Work to complete: Reproduce the text of each item below line by line, keeping every word, character, and line break unchanged.

Extracted records:
++++++++
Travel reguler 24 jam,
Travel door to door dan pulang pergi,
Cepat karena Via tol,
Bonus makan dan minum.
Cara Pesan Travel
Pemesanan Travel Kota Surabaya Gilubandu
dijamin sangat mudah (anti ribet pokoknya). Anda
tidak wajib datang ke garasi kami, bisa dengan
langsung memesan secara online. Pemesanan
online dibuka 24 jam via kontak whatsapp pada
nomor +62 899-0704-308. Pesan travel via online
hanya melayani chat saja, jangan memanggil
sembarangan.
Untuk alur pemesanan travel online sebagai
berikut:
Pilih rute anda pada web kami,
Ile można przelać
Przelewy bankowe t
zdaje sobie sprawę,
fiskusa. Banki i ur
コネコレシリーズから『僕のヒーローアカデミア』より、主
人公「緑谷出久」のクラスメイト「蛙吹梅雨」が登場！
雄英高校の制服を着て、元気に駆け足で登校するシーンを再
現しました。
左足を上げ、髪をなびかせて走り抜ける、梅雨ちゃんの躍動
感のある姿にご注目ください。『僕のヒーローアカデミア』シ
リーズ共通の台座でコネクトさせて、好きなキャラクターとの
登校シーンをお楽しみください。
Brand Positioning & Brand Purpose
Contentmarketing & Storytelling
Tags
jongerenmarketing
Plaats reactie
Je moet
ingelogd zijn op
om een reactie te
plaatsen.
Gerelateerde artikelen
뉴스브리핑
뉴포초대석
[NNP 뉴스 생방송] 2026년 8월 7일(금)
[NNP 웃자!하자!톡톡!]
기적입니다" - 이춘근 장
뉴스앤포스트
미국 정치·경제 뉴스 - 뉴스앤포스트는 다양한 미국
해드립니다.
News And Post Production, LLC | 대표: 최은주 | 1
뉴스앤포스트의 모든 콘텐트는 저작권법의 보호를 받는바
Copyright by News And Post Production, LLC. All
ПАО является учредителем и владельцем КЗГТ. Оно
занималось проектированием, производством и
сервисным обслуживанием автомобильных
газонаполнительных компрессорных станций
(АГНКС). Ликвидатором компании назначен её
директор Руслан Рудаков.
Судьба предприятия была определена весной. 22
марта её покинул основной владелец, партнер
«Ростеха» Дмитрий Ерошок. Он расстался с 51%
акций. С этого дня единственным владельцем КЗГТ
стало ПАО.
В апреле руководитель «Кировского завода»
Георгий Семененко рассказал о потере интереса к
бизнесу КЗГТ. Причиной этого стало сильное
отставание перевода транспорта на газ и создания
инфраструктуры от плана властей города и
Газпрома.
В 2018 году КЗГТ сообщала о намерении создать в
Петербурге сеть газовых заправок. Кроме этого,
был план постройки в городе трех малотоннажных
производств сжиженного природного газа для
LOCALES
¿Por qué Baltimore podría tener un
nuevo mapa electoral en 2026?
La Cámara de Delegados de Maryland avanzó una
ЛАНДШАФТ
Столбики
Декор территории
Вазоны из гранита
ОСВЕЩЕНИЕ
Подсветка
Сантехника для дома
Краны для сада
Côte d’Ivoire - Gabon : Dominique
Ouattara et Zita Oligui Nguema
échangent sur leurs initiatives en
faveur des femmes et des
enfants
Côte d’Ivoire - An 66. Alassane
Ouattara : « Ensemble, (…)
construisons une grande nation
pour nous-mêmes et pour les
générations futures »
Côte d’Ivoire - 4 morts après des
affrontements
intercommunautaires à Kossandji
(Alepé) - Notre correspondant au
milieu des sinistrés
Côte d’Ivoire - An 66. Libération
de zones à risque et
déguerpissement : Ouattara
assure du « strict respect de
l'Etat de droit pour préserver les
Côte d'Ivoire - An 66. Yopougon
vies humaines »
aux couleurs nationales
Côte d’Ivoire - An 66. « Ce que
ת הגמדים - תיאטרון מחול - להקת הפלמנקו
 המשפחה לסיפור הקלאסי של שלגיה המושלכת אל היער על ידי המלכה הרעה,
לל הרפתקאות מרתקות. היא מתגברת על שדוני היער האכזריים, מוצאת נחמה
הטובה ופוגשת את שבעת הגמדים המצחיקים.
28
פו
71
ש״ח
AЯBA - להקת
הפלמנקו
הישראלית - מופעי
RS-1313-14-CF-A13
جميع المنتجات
++++++++
Reply to the exercise:
Travel reguler 24 jam,
Travel door to door dan pulang pergi,
Cepat karena Via tol,
Bonus makan dan minum.
Cara Pesan Travel
Pemesanan Travel Kota Surabaya Gilubandu
dijamin sangat mudah (anti ribet pokoknya). Anda
tidak wajib datang ke garasi kami, bisa dengan
langsung memesan secara online. Pemesanan
online dibuka 24 jam via kontak whatsapp pada
nomor +62 899-0704-308. Pesan travel via online
hanya melayani chat saja, jangan memanggil
sembarangan.
Untuk alur pemesanan travel online sebagai
berikut:
Pilih rute anda pada web kami,
Ile można przelać
Przelewy bankowe t
zdaje sobie sprawę,
fiskusa. Banki i ur
コネコレシリーズから『僕のヒーローアカデミア』より、主
人公「緑谷出久」のクラスメイト「蛙吹梅雨」が登場！
雄英高校の制服を着て、元気に駆け足で登校するシーンを再
現しました。
左足を上げ、髪をなびかせて走り抜ける、梅雨ちゃんの躍動
感のある姿にご注目ください。『僕のヒーローアカデミア』シ
リーズ共通の台座でコネクトさせて、好きなキャラクターとの
登校シーンをお楽しみください。
Brand Positioning & Brand Purpose
Contentmarketing & Storytelling
Tags
jongerenmarketing
Plaats reactie
Je moet
ingelogd zijn op
om een reactie te
plaatsen.
Gerelateerde artikelen
뉴스브리핑
뉴포초대석
[NNP 뉴스 생방송] 2026년 8월 7일(금)
[NNP 웃자!하자!톡톡!]
기적입니다" - 이춘근 장
뉴스앤포스트
미국 정치·경제 뉴스 - 뉴스앤포스트는 다양한 미국
해드립니다.
News And Post Production, LLC | 대표: 최은주 | 1
뉴스앤포스트의 모든 콘텐트는 저작권법의 보호를 받는바
Copyright by News And Post Production, LLC. All
ПАО является учредителем и владельцем КЗГТ. Оно
занималось проектированием, производством и
сервисным обслуживанием автомобильных
газонаполнительных компрессорных станций
(АГНКС). Ликвидатором компании назначен её
директор Руслан Рудаков.
Судьба предприятия была определена весной. 22
марта её покинул основной владелец, партнер
«Ростеха» Дмитрий Ерошок. Он расстался с 51%
акций. С этого дня единственным владельцем КЗГТ
стало ПАО.
В апреле руководитель «Кировского завода»
Георгий Семененко рассказал о потере интереса к
бизнесу КЗГТ. Причиной этого стало сильное
отставание перевода транспорта на газ и создания
инфраструктуры от плана властей города и
Газпрома.
В 2018 году КЗГТ сообщала о намерении создать в
Петербурге сеть газовых заправок. Кроме этого,
был план постройки в городе трех малотоннажных
производств сжиженного природного газа для
LOCALES
¿Por qué Baltimore podría tener un
nuevo mapa electoral en 2026?
La Cámara de Delegados de Maryland avanzó una
ЛАНДШАФТ
Столбики
Декор территории
Вазоны из гранита
ОСВЕЩЕНИЕ
Подсветка
Сантехника для дома
Краны для сада
Côte d’Ivoire - Gabon : Dominique
Ouattara et Zita Oligui Nguema
échangent sur leurs initiatives en
faveur des femmes et des
enfants
Côte d’Ivoire - An 66. Alassane
Ouattara : « Ensemble, (…)
construisons une grande nation
pour nous-mêmes et pour les
générations futures »
Côte d’Ivoire - 4 morts après des
affrontements
intercommunautaires à Kossandji
(Alepé) - Notre correspondant au
milieu des sinistrés
Côte d’Ivoire - An 66. Libération
de zones à risque et
déguerpissement : Ouattara
assure du « strict respect de
l'Etat de droit pour préserver les
Côte d'Ivoire - An 66. Yopougon
vies humaines »
aux couleurs nationales
Côte d’Ivoire - An 66. « Ce que
ת הגמדים - תיאטרון מחול - להקת הפלמנקו
 המשפחה לסיפור הקלאסי של שלגיה המושלכת אל היער על ידי המלכה הרעה,
לל הרפתקאות מרתקות. היא מתגברת על שדוני היער האכזריים, מוצאת נחמה
הטובה ופוגשת את שבעת הגמדים המצחיקים.
28
פו
71
ש״ח
AЯBA - להקת
הפלמנקו
הישראלית - מופעי
RS-1313-14-CF-A13
جميع المنتجات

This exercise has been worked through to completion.